__Extracted material__
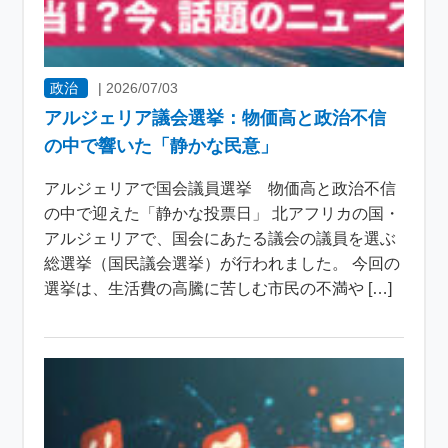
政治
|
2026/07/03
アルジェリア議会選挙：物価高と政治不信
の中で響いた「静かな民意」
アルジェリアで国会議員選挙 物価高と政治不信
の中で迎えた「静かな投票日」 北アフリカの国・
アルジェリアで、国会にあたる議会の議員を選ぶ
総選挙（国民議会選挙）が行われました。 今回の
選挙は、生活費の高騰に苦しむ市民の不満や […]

---

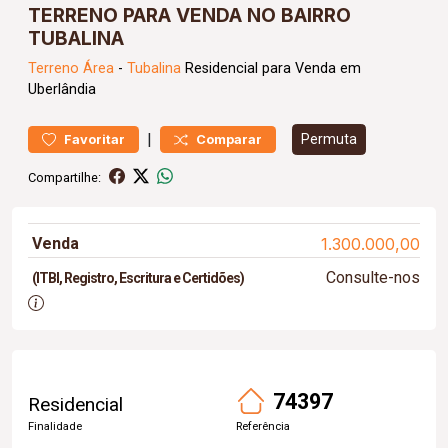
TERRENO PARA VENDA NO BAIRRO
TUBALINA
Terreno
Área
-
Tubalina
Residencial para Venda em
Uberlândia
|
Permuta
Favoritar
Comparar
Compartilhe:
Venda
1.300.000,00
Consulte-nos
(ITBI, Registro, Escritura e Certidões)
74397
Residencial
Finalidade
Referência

---

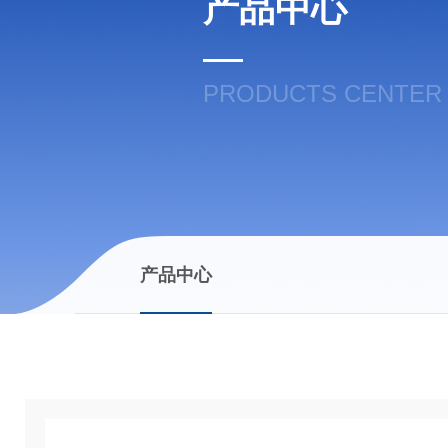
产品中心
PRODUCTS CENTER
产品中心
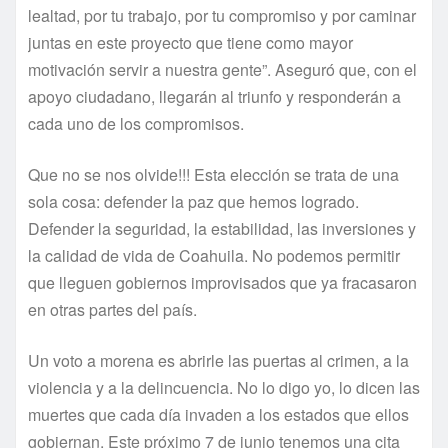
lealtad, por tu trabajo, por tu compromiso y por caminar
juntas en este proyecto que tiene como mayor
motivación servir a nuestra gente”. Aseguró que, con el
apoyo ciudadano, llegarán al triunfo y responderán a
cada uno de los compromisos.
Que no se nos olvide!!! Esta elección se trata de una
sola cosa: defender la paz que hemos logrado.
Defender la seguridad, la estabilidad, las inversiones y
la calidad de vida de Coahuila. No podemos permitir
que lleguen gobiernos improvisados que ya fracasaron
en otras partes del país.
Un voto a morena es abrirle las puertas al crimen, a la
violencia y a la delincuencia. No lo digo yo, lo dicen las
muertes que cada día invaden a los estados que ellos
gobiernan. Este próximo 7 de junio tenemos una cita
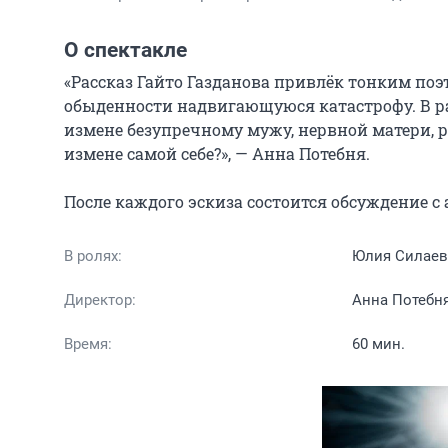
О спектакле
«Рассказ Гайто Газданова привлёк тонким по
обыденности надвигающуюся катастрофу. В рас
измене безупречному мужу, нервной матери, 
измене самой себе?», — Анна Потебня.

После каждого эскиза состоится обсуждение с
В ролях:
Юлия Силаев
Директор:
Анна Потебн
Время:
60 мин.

__Directions__
Can you copy out, word for word, the lines in the rows above from the one containing "lealtad, por tu" through the one containing "sola cosa: defender la paz que hemos logrado.", including both of those lines?

__Output of the exercise__
lealtad, por tu trabajo, por tu compromiso y por caminar
juntas en este proyecto que tiene como mayor
motivación servir a nuestra gente”. Aseguró que, con el
apoyo ciudadano, llegarán al triunfo y responderán a
cada uno de los compromisos.
Que no se nos olvide!!! Esta elección se trata de una
sola cosa: defender la paz que hemos logrado.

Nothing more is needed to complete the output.